Options traders have moved more defensively over the past two weeks. The put/call ratio is running at 0.74 — up sharply from the 0.42–0.46 range that prevailed through mid-April — and is about 1.25 standard deviations above its 20-day average of 0.57. That's approaching but not yet at the year's high of 0.78, which hit on May 4. The shift is clear: since late April, hedging demand has risen materially. It's consistent with investors protecting gains (or limiting further downside) rather than reaching aggressively for recovery exposure.
The fundamental setup is not without its support. The bull case rests on OCS platform expansion and a 20–25% revenue growth guide, with consensus revenue estimates around $734 million and EBITDA near $168 million. On a trailing P/E of 33x and EV/EBITDA of 17.5x — both compressing over the past month — the valuation is cheaper than it was, though still demands execution. Goldman Sachs Asset Management added 441,000 shares in Q1, and T. Rowe Price built its position by nearly 172,000 shares in the same period, providing a degree of institutional conviction behind the recent weakness. The founder and CEO, Waleed Hassanein, trimmed 52,000 shares in Q1 but still holds a 1.6% stake — worth monitoring but not unusual in the context of planned selling.
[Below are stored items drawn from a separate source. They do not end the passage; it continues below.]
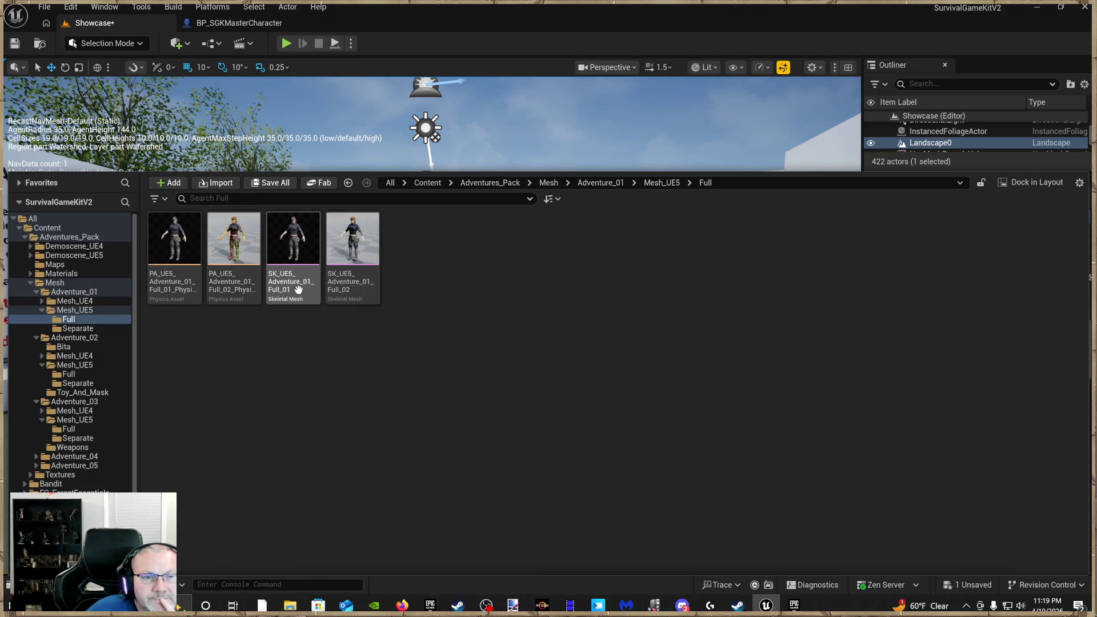
# Look through Adventure_01's separate mesh parts and Mesh_UE4 folders.
pyautogui.click(87, 330)
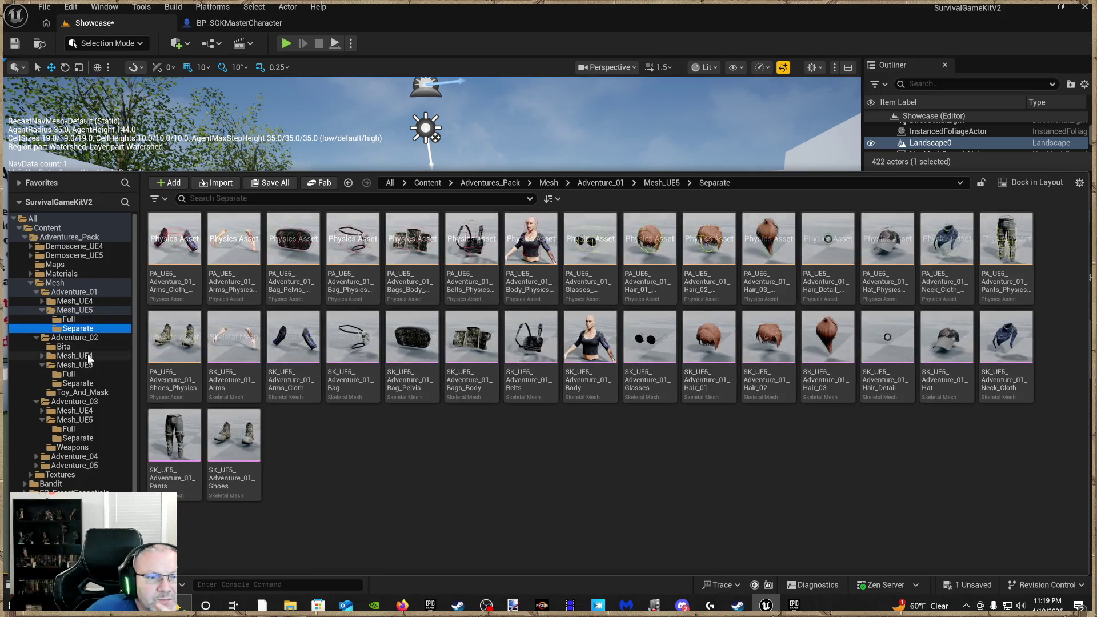
pyautogui.click(89, 358)
pyautogui.click(95, 328)
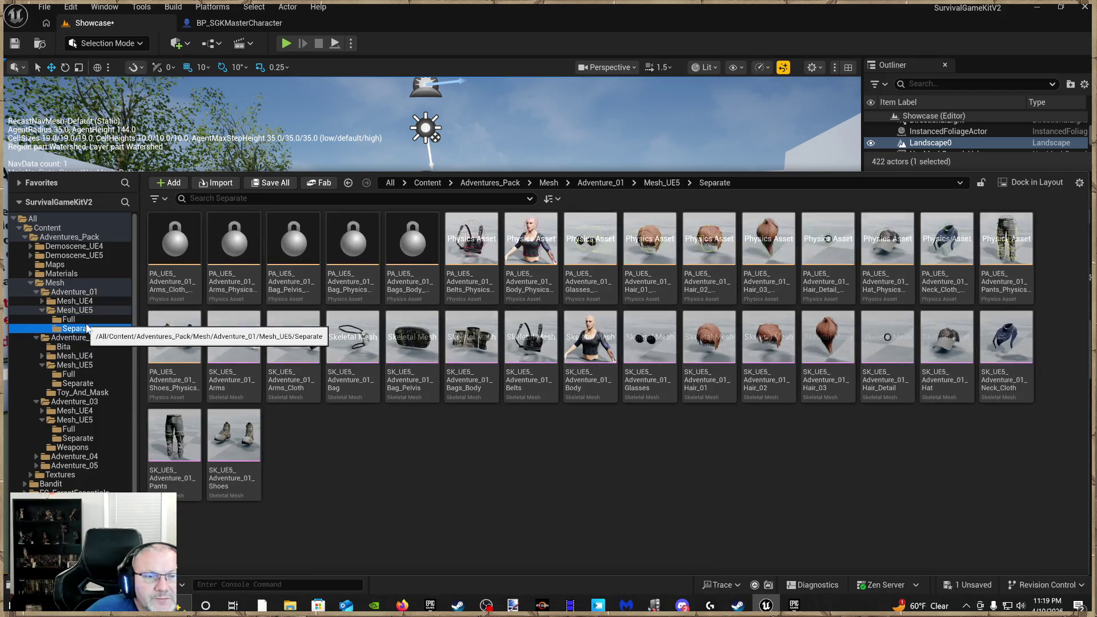
pyautogui.click(87, 313)
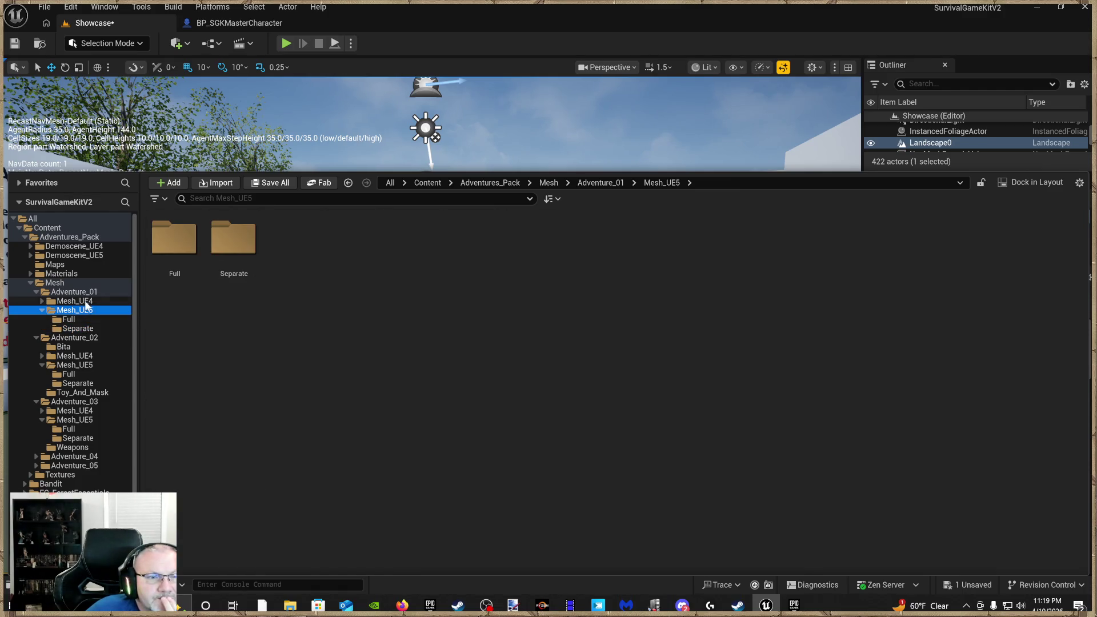
pyautogui.click(87, 304)
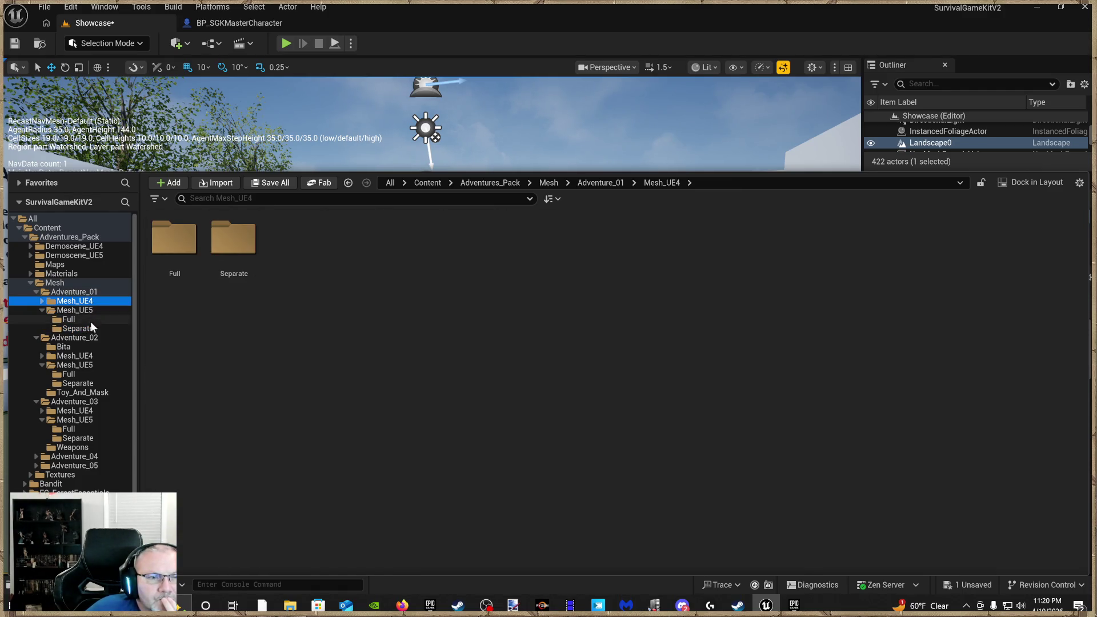
# Open Adventure_02's Mesh_UE5 Full folder and select SK_UE5_Adventure_02_Full_01.
pyautogui.click(90, 338)
pyautogui.click(86, 365)
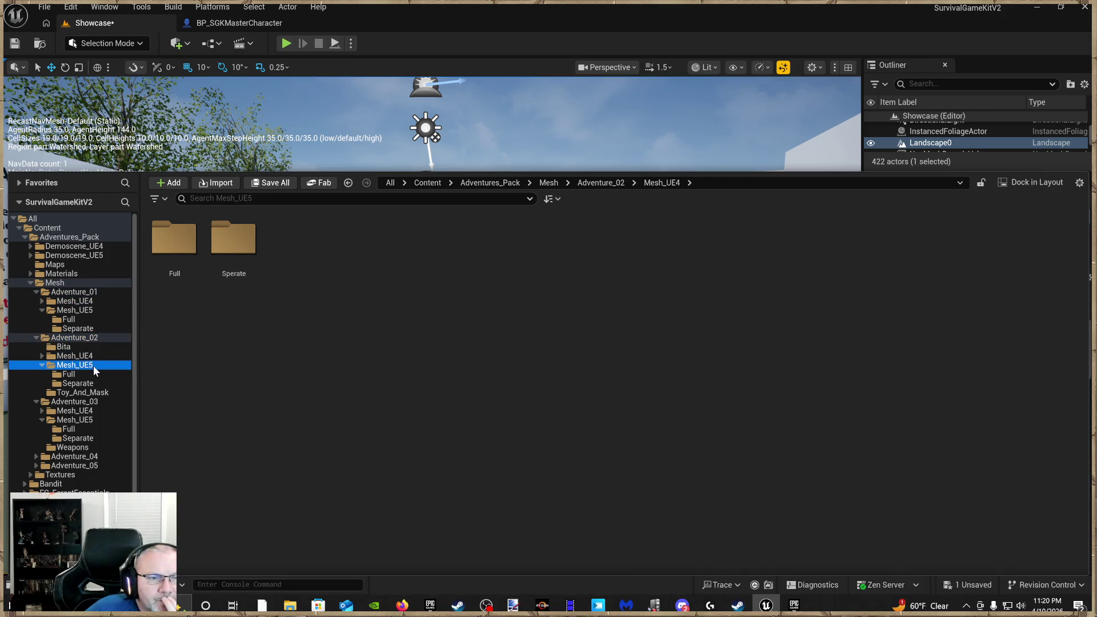
pyautogui.doubleClick(174, 239)
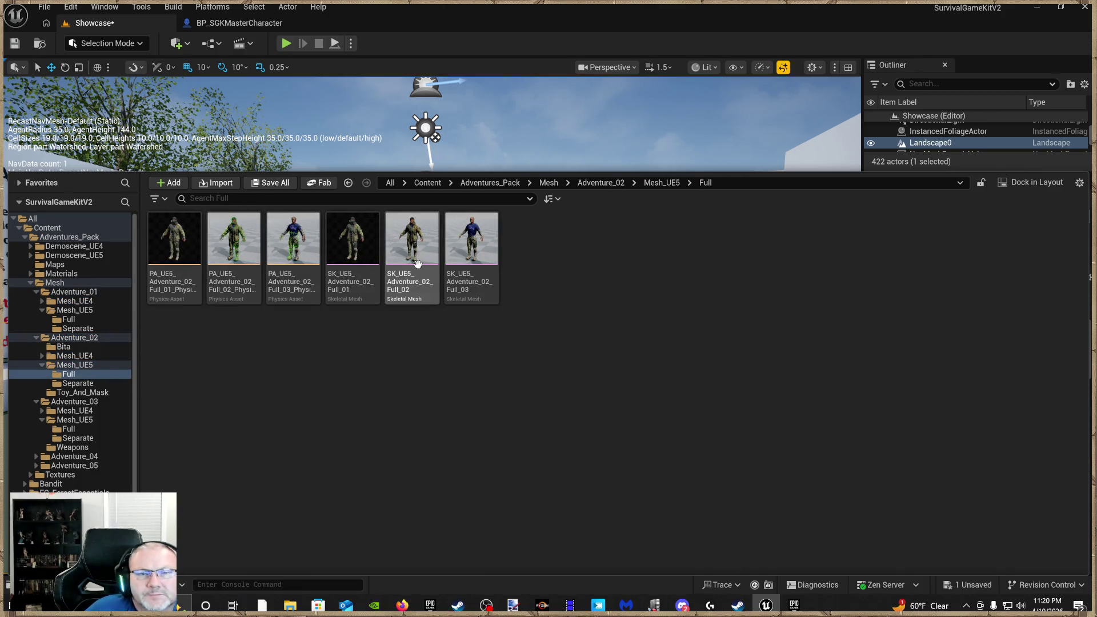
pyautogui.click(351, 259)
# Preview SK_UE5_Adventure_02_Full_01, then close its mesh and skeleton editors.
pyautogui.doubleClick(351, 258)
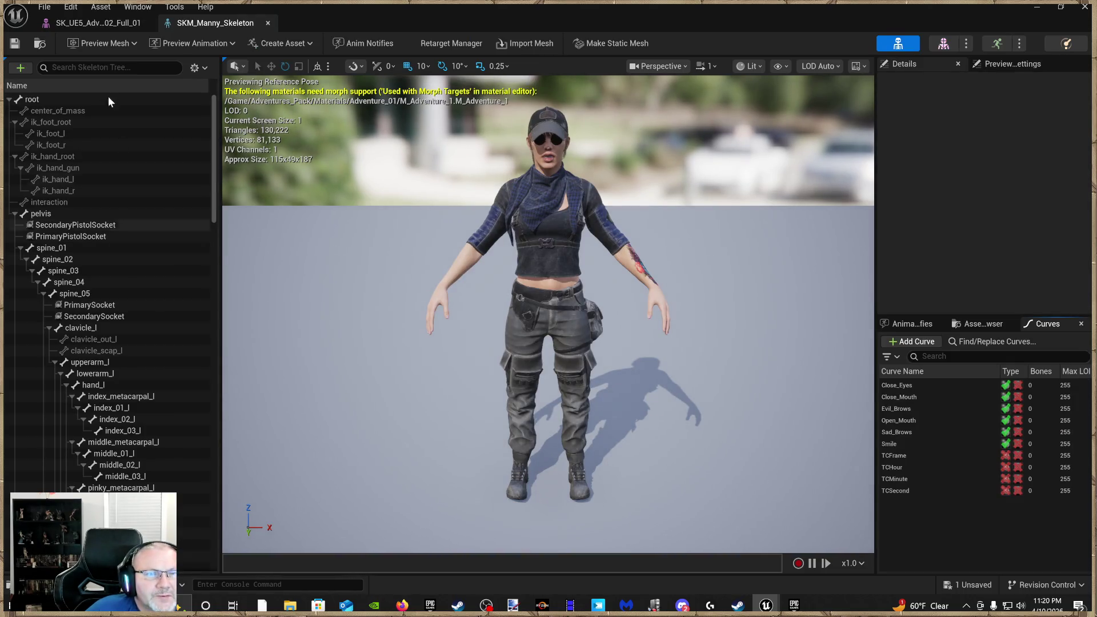
pyautogui.click(267, 23)
pyautogui.click(148, 19)
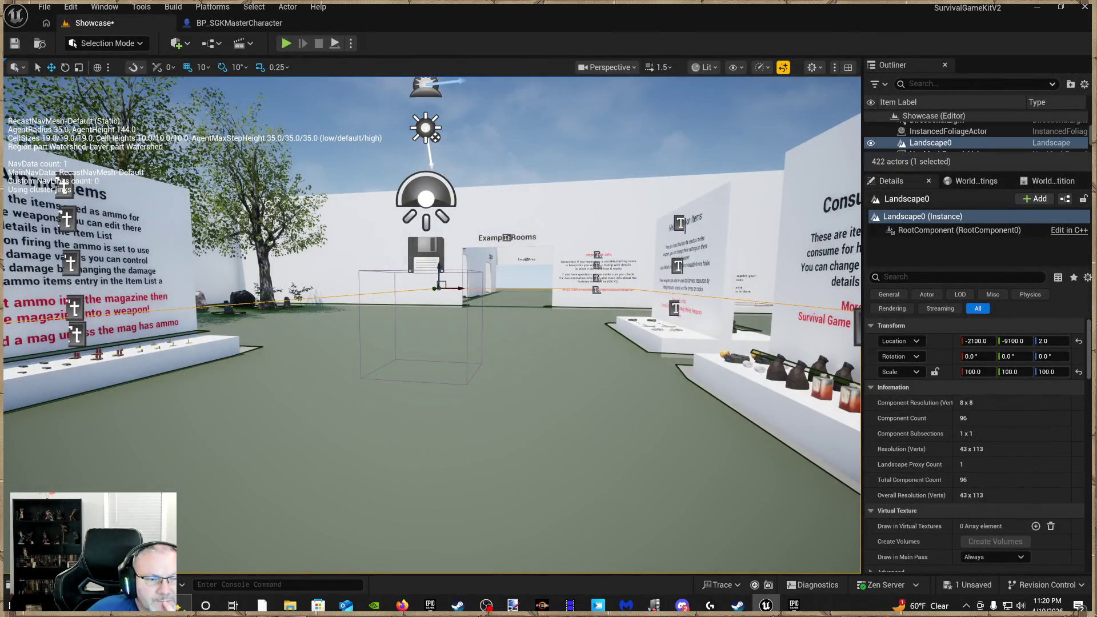
pyautogui.press('ctrl+space')
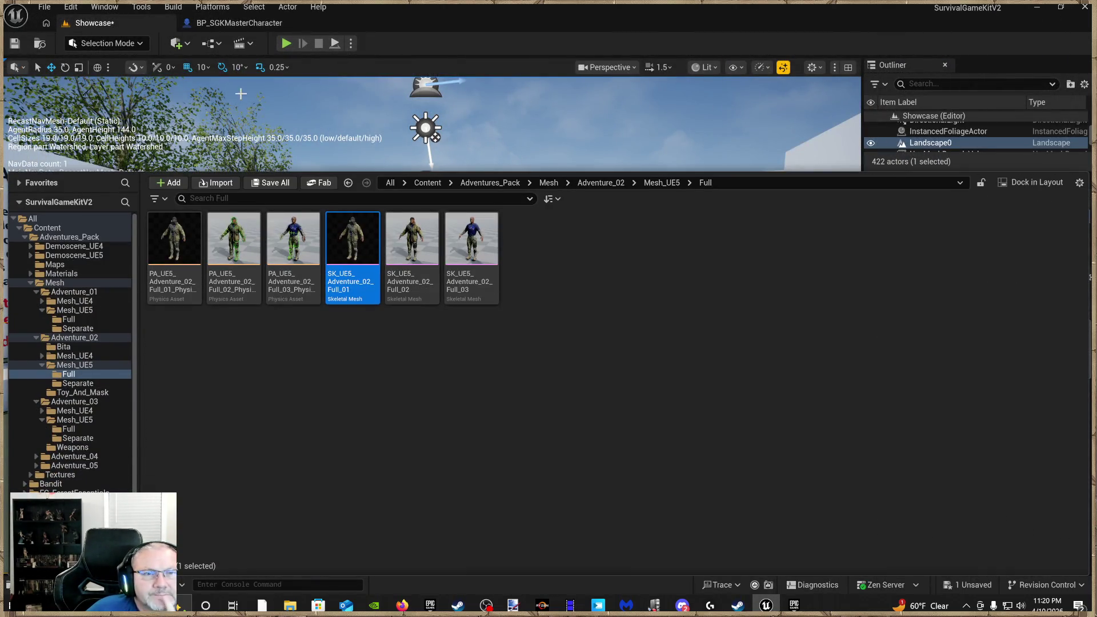
# Set BP_SGKMasterCharacter's Skeletal Mesh Asset to SK_UE5_Adventure_02_Full_01 and save the blueprint.
pyautogui.click(231, 23)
The next scheduled event is May 20 — either a further update or a catalyst that resets the short thesis in one direction. With shorts still heavy, options tilted defensive, and analysts recalibrating targets in real time, the May 20 print becomes less about whether TransMedics is growing and more about whether the new, lower expectations bar has been set conservatively enough to allow a positive surprise.